* SUPPLIED MATERIAL
· · · · · · ·
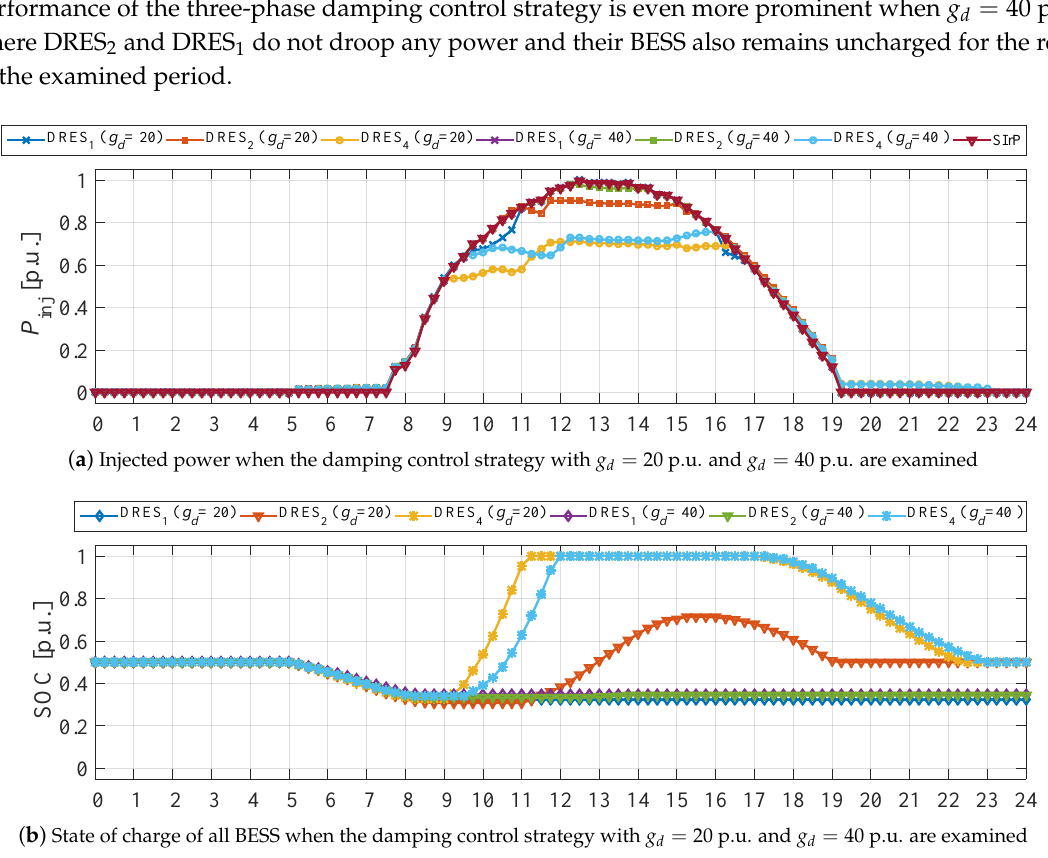
Figure 8. Injected power and SOC of all DRES when the the three-phase damping control strategy is examined (C1S4 and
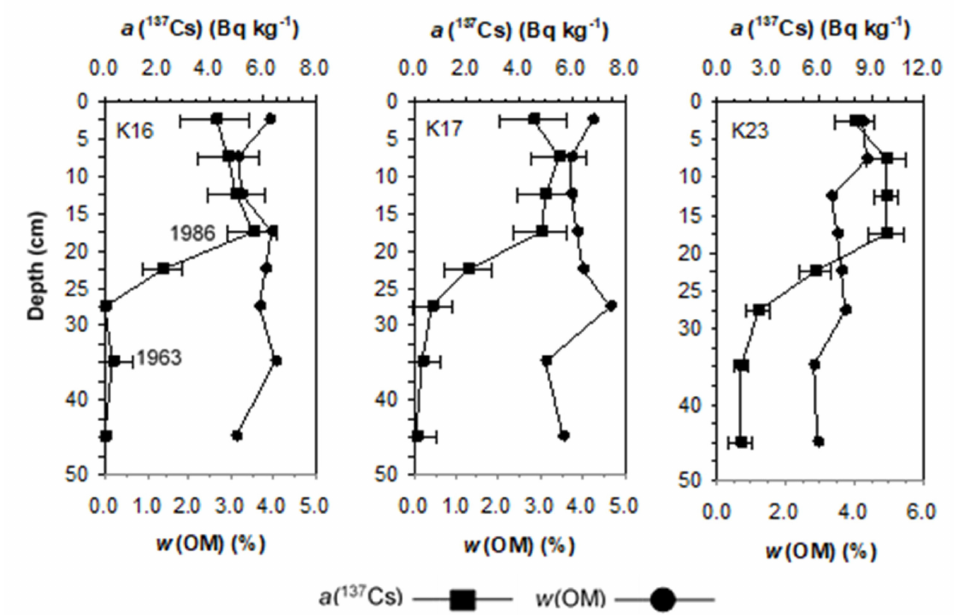
Figure 5. 137 Cs massic activity profiles reflecting increased sediment input and/or sediment mixing and organic matter mass fraction profiles. Measurement uncertainties are expressed with k = 2 for normal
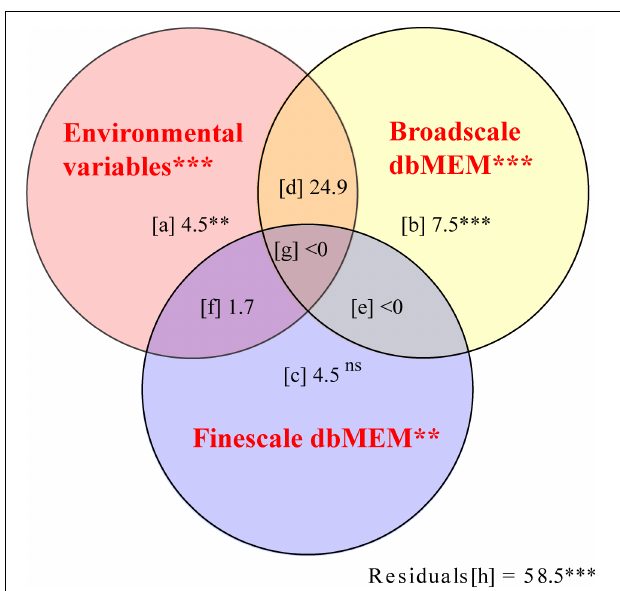
FIGURE 5 | RDA ordinations of bryophyte species with environmental variables. Bryophytes (red + ): Apa, Aulacomnium palustre ; Aun, Atrichum undulatum ; Ccu, Calliergonella cuspidata ; Cst, Campylium stellatum ; Sfl, Sphagnum flexuosum ; Sim, S. imbricatum ; Ssu, S. subsecundum ; Swa, S. warnstorfii . Environmental variables (blue arrows): altitude (Alt), calcium (Ca), phosphorus (P), potassium (K), sodium (Na), and water table depth (WTD).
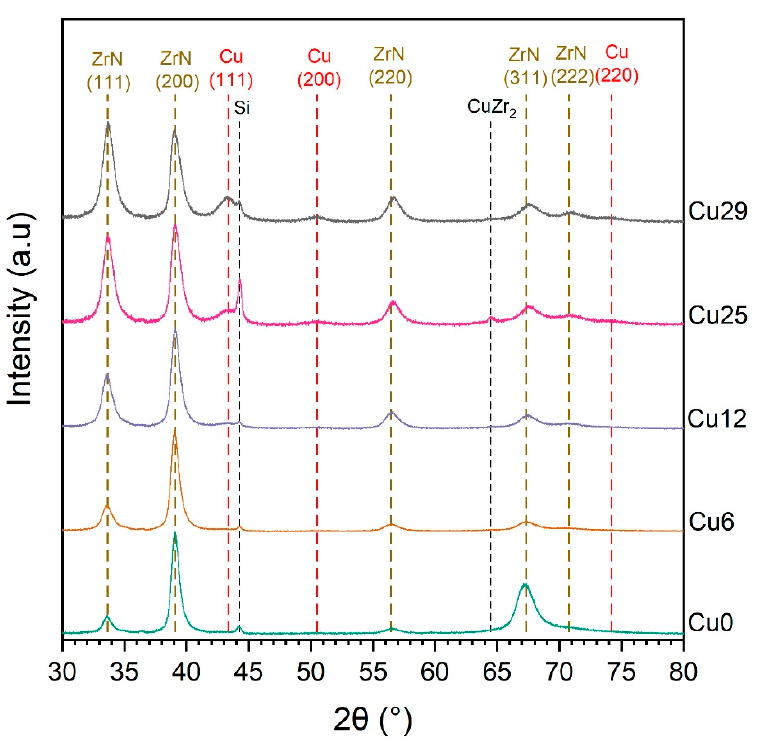
Figure 3. XRD patterns of ZrN-Cu coatings with different copper contents. Si diffractions originate from the substrate.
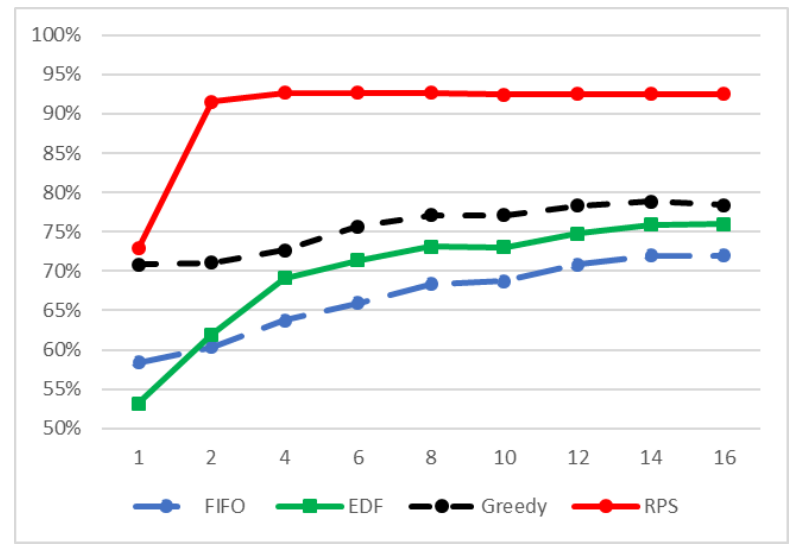
Figure 6. Percentage of delivered packets with different window sizes ( λ a = 56,000).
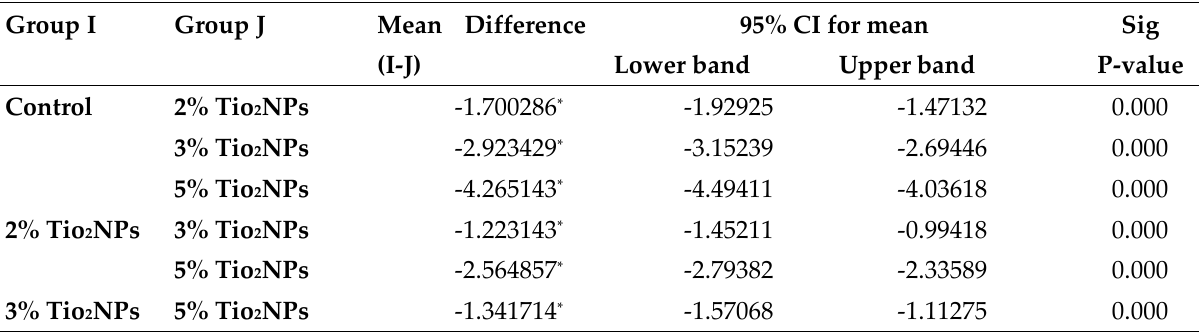
Table 2: Post hoc test ( LSD - multiple comparisons) for S. mutans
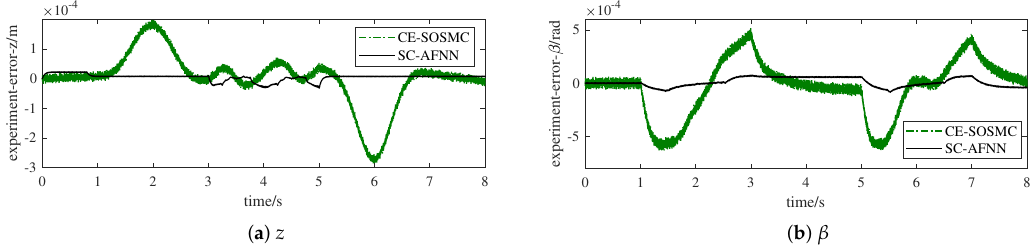
Figure 10. The experimental tracking error curves of the UBSHR’s end-effector (desired trajectory 1). ( a ) Experimental tracking error curves in z -direction (8 s); ( b ) Experimental tracking error curves of β (8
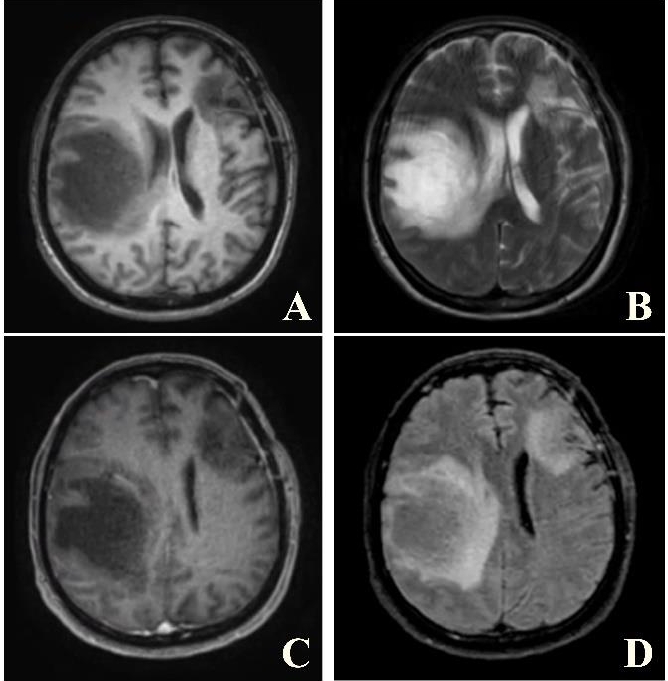
Figure 2. Axial T1W ( A ), T2W ( B ), post-contrast T1W ( C ) and post-contrast FLAIR ( D ) images of the same patient reveal tumor-like lesion with surrounding vasogenic edema at left frontal and right parietal lobes. The patient was suspected to have high-grade glioma and underwent biopsy. Pathological result was consisted with demyelination, yielding a final diagnosis of tumefactive MS. The patient was given treatment with high-dose steroids.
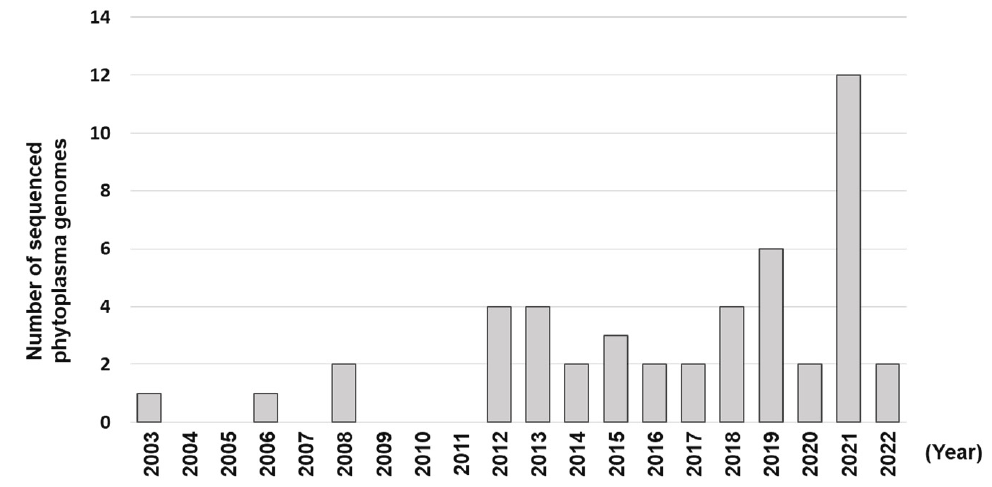
Figure 2. Number of phytoplasma genomes sequenced per year since 2003.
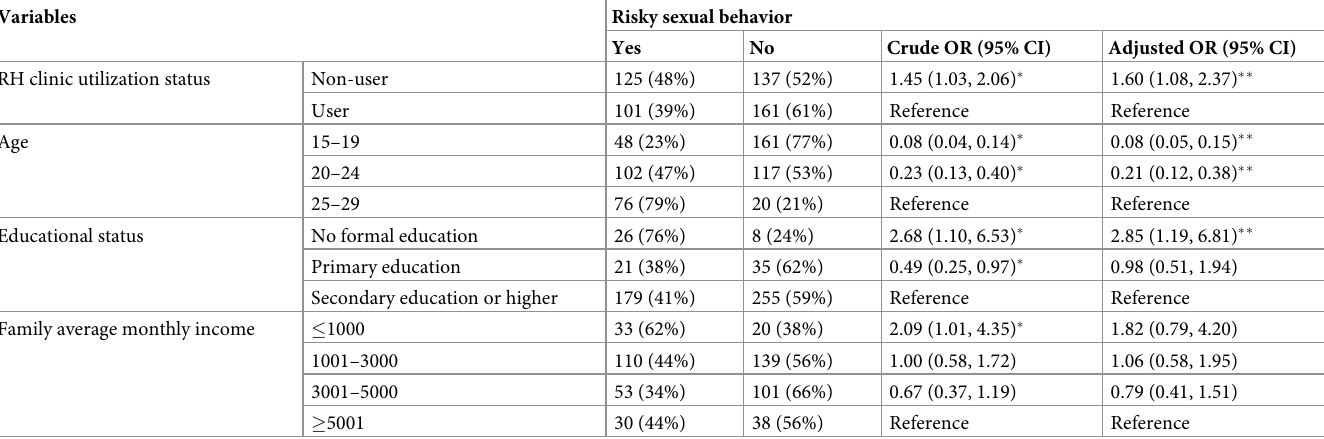
Table 5. Bivariate and multivariable logistic regression analysis of risky sexual behaviors among youth in Addis Ababa, Ethiopia, 2016.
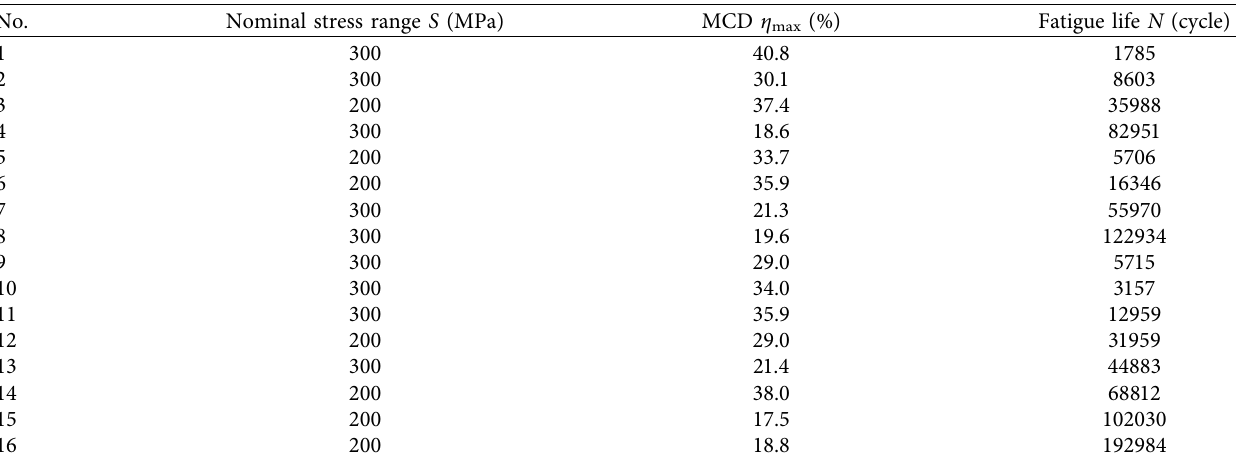
Table 5: Testing results (10mm-diameter bars) arbitrarily chosen from [13], representing observed data for Bayesian updating.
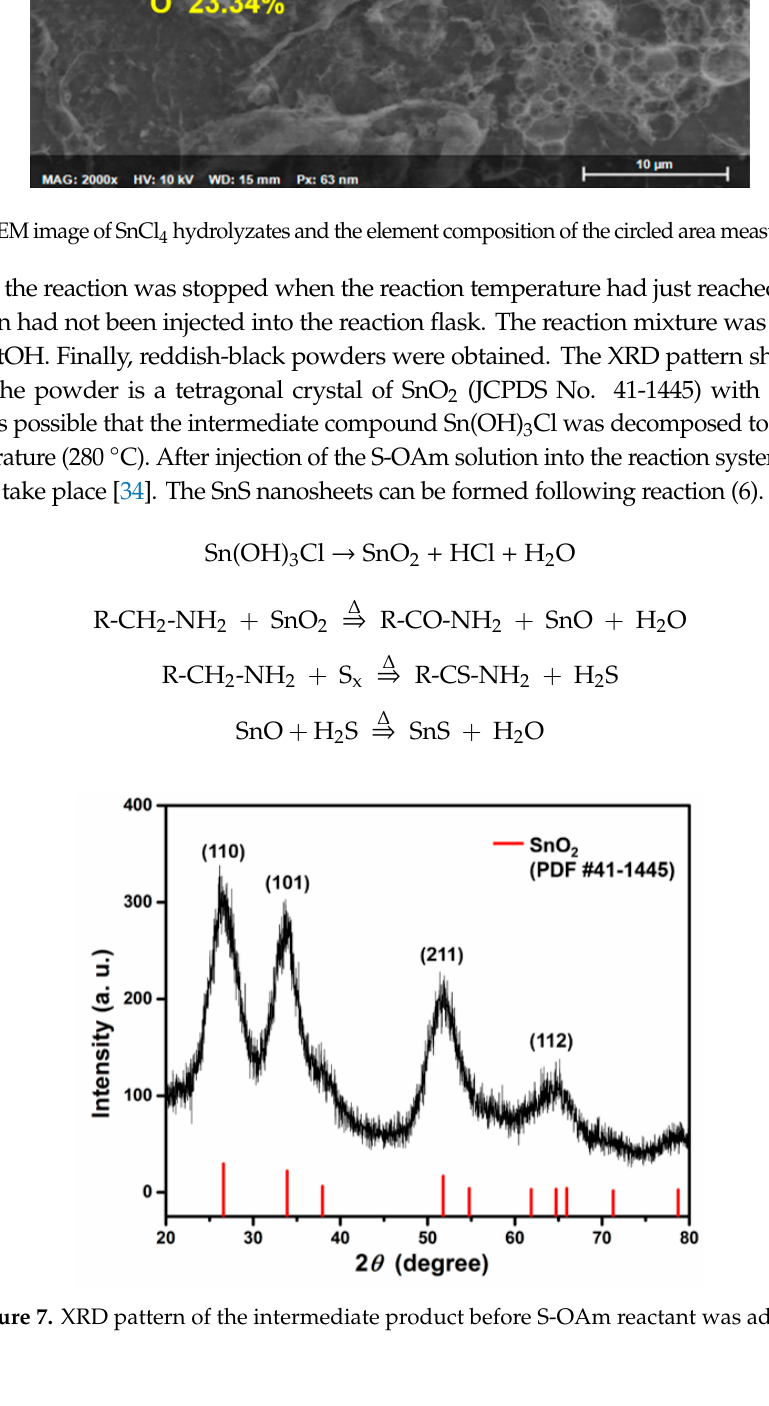
Figure 7. XRD pattern of the intermediate product before S-OAm reactant was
· · · · · · ·
* TASK TO CARRY OUT
Reproduce the lines of the data that run from the one containing "Table 2: Post" to the final line, both included, exactly as they appear and without the pictures.

* TASK ANSWER
Table 2: Post hoc test ( LSD - multiple comparisons) for S. mutans
Figure 10. The experimental tracking error curves of the UBSHR’s end-effector (desired trajectory 1). ( a ) Experimental tracking error curves in z -direction (8 s); ( b ) Experimental tracking error curves of β (8
Figure 2. Axial T1W ( A ), T2W ( B ), post-contrast T1W ( C ) and post-contrast FLAIR ( D ) images of the same patient reveal tumor-like lesion with surrounding vasogenic edema at left frontal and right parietal lobes. The patient was suspected to have high-grade glioma and underwent biopsy. Pathological result was consisted with demyelination, yielding a final diagnosis of tumefactive MS. The patient was given treatment with high-dose steroids.
Figure 2. Number of phytoplasma genomes sequenced per year since 2003.
Table 5. Bivariate and multivariable logistic regression analysis of risky sexual behaviors among youth in Addis Ababa, Ethiopia, 2016.
Table 5: Testing results (10mm-diameter bars) arbitrarily chosen from [13], representing observed data for Bayesian updating.
Figure 7. XRD pattern of the intermediate product before S-OAm reactant was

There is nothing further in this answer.